Ein Airbus A400M der deutschen Luftwaffe steht auf dem Flughafen von Taschkent. Foto: Marc Tessensohn/Bundeswehr/dpa
Mitten aus der von Taliban besetzten Stadt Kabul
Tagelang hat eine Mutter mit ihren Kindern (12 und 19 Jahre alt) vergebens versucht, Afghanistan zu verlassen und nach Deutschland zurückzukehren (95.5 Charivari berichtete). Die Familie aus München wollte Angehörige in Kabul besuchen und ist dann von der Machtübernahme der Taliban überrascht worden. Das Problem: während die Kinder einen deutschen Pass besitzen, hat die Mutter "nur" einen gültigen, unbefristeten Aufenthaltstitel. Das Auswärtige Amt verweigerte daher zunächst die Evakuierung.

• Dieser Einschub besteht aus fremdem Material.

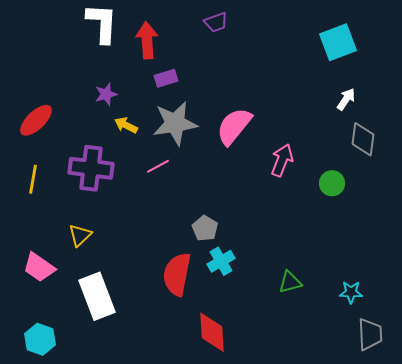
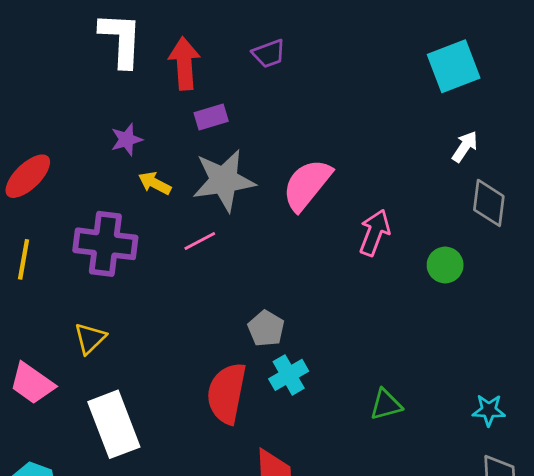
purple trapezoid: (216, 22) -> (269, 54), moved
cyan star: (351, 292) -> (489, 410), moved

- Anzeige -Die Münchner Bundestagskandidatin und stellvertretende Parteivorsitzende der Grünen, Jamila Schäfer, hat den Fall daraufhin öffentlich gemacht. Sie steht in Kontakt mit der Familie. Und nun endlich die erleichternde Botschaft: am Sonntag ist es der Familie gelungen, gemeinsam an Board in ein Flugzeug der Bundeswehr zu gelangen.
So geht es der Familie jetzt
Der Name der Familie muss aus Sicherheitsgründen weiter geheim bleiben. Der Familienvater arbeitet als Anwalt in München, wo er sich die ganze Zeit gemeinsam mit einem weiteren Kind aufhielt. Die Gefahr für Mutter und die anderen beiden Kinder in Afghanistan war extrem hoch, sie mussten sich in einem Haus von Verwandten vor den Taliban versteckt halten. Da es keine regulären Linienflüge mehr gab und sich die Lage am Flughafen zunehmend verschlechterte, war lange unklar, wie es die Familie aus dem Land heraus schaffen sollte.
Dennoch haben die drei nicht aufgegeben und es zum Flughafen geschafft. Am Samstagabend werden sie schließlich von Bundeswehrsoldaten an einem der Tore am Airport abgeholt. Die rettende Maschine hebt schließlich am Sonntagnachmittag ab. Ein Freund der Familie berichtete gegenüber den Medien, er gehe davon aus, dass sich die drei nun in Sicherheit in der usbekischen Stadt Taschkent befinden.